I think this is not unlike people who religiosuly attend Grateful Dead shows or Dave Matthews Band shows. On the one hand there is a lot that remains the same from show to show. However, the reason why so many of their fans have been to dozens of their shows is because the bands are perpetually open to the movement of the "spirit" to guide them. If one is listening carefully enough, no concert is even remotely the same--even with an identical playlist. There is a certain thrill for them in being caught halfway in between knowing exactly what is coming and what might be...

Re: your other question on BTBS (oh, how I would have loved to have seen Steve Taylor), I think U2 has done this with their other songs. Take Sunday Bloody Sunday. On the record it is an ironic militaristic triumph--a peace song sung violently. I listened to it again today for the thousandth time and there is still no denying it. Larry's drums set the stage and Edge's strumming nail the point home--it is a marching, flag waving roar. At Red Rocks however, he is already trying to back away from what people have misinterpreted the song to be ("maybe way too much talk"). The climax of Bono's frustration happens in Rattle and Hum, when he yells out "fuck the revolution!"--the cry of a master whose creation had been co-opted by the same people he was decrying.

This risk is inherent in any creative process: once it has been released there is no control over what people do with it. Heck, fans of The Police still think "Every Breath You Take" is a love song.

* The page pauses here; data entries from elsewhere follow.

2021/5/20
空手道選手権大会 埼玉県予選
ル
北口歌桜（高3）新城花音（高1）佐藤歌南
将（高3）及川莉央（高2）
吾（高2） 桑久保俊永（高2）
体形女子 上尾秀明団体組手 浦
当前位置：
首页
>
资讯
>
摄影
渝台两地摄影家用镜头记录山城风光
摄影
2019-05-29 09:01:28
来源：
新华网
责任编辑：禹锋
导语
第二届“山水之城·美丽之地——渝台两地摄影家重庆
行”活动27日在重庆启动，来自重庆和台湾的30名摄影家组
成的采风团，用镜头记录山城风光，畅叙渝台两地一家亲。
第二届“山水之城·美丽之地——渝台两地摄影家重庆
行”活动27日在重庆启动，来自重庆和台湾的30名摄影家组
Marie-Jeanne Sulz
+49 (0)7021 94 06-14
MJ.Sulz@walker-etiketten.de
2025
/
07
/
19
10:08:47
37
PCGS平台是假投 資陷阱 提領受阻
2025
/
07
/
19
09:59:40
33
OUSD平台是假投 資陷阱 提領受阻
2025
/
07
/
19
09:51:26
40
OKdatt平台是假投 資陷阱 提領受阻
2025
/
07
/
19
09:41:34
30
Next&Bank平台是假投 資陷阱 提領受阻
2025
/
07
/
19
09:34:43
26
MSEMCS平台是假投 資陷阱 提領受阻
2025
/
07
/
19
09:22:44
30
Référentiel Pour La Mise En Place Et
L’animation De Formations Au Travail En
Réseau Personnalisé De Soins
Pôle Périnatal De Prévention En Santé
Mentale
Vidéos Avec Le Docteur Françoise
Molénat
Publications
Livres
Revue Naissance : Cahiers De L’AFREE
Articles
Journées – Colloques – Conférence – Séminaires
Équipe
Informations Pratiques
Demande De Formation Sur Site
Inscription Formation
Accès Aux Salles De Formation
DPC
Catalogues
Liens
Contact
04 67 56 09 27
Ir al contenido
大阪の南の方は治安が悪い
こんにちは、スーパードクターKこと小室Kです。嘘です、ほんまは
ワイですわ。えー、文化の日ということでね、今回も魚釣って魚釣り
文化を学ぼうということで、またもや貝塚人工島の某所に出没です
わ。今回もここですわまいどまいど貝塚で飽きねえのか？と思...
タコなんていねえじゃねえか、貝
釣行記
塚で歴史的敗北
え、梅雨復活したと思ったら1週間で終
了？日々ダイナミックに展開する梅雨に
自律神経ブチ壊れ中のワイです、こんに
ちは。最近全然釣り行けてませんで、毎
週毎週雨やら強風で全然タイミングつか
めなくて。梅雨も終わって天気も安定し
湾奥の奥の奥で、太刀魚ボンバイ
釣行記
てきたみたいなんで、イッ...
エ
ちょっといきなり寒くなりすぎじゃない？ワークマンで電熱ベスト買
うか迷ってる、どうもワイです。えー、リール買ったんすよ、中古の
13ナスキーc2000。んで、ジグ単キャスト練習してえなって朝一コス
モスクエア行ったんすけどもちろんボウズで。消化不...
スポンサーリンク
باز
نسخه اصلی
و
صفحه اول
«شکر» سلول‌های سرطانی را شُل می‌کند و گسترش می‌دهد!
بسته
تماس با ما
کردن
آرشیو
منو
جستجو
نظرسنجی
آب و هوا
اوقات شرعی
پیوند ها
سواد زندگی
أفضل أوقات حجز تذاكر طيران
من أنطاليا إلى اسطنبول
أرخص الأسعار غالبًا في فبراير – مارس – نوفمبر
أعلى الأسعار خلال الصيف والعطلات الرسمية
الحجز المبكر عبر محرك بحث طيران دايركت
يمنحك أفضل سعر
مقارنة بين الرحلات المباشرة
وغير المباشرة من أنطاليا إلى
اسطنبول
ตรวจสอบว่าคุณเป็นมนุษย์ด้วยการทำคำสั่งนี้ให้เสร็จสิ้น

I think Bono has always kind of resented Sunday Bloody Sunday. On the one hand, a huge contigency of U2 fans insist that it is the Band's greatest masterwork (I am one of them--remind me to give you my top ten list, by the way) and most of these devotees "get" the song's message.

But for much of the Zoo TV tour, U2 eschewed playing it--Bono being "ready to let go of the steering wheel" and deciding to see what would happen if they refused to play the rock and roll game.

Today, the song is sung in freedom and it is U2 who seems to have done the co-opting: the creator gathering his creation back unto himself, as Barth might have said it. SBS is now about all oppressed peoples.

Ironically, I think one of the most powerful renditions of the song was performed by Radiohead in a kind of meditative afterthought. Their version channels the Rattle and Hum version, but is more disquieting and creepy. I took it to mean that Radiohead was putting that version of the song out there for U2 to take it back in triumph.

You would have loved the conference Jay! And we could have used another academic around!!

Your assessment flows perfectly out of our discussion after Maynard's and Taylor's presentations. I commented that many of the U2 concert catalog could fit Taylor's model. For instance, just the night before at the Raleigh show, Bono dedicated "New Year's Day" to the military (I'm used to him dedicating the ironic "Running to Stand Still"). In the song he sang, "America, let's begin again... let's begin again." U2 are always expanding and contextualizing and, Taylor would say, humanizing their songs. It's a beautiful hermenuetic! I'd like to share the paper Jessica and I wrote with you because Jessica elequently picks up on this as she relates the killing of a gang member in her neighborhood (she heard the shots fired) with BTBS as performed on the Elevation tour in Boston, "Amereica's making war on itself!"

BTW, "Every Breath You Take" is not a love song? We had it sung at our wedding.... Just kiddin', lol.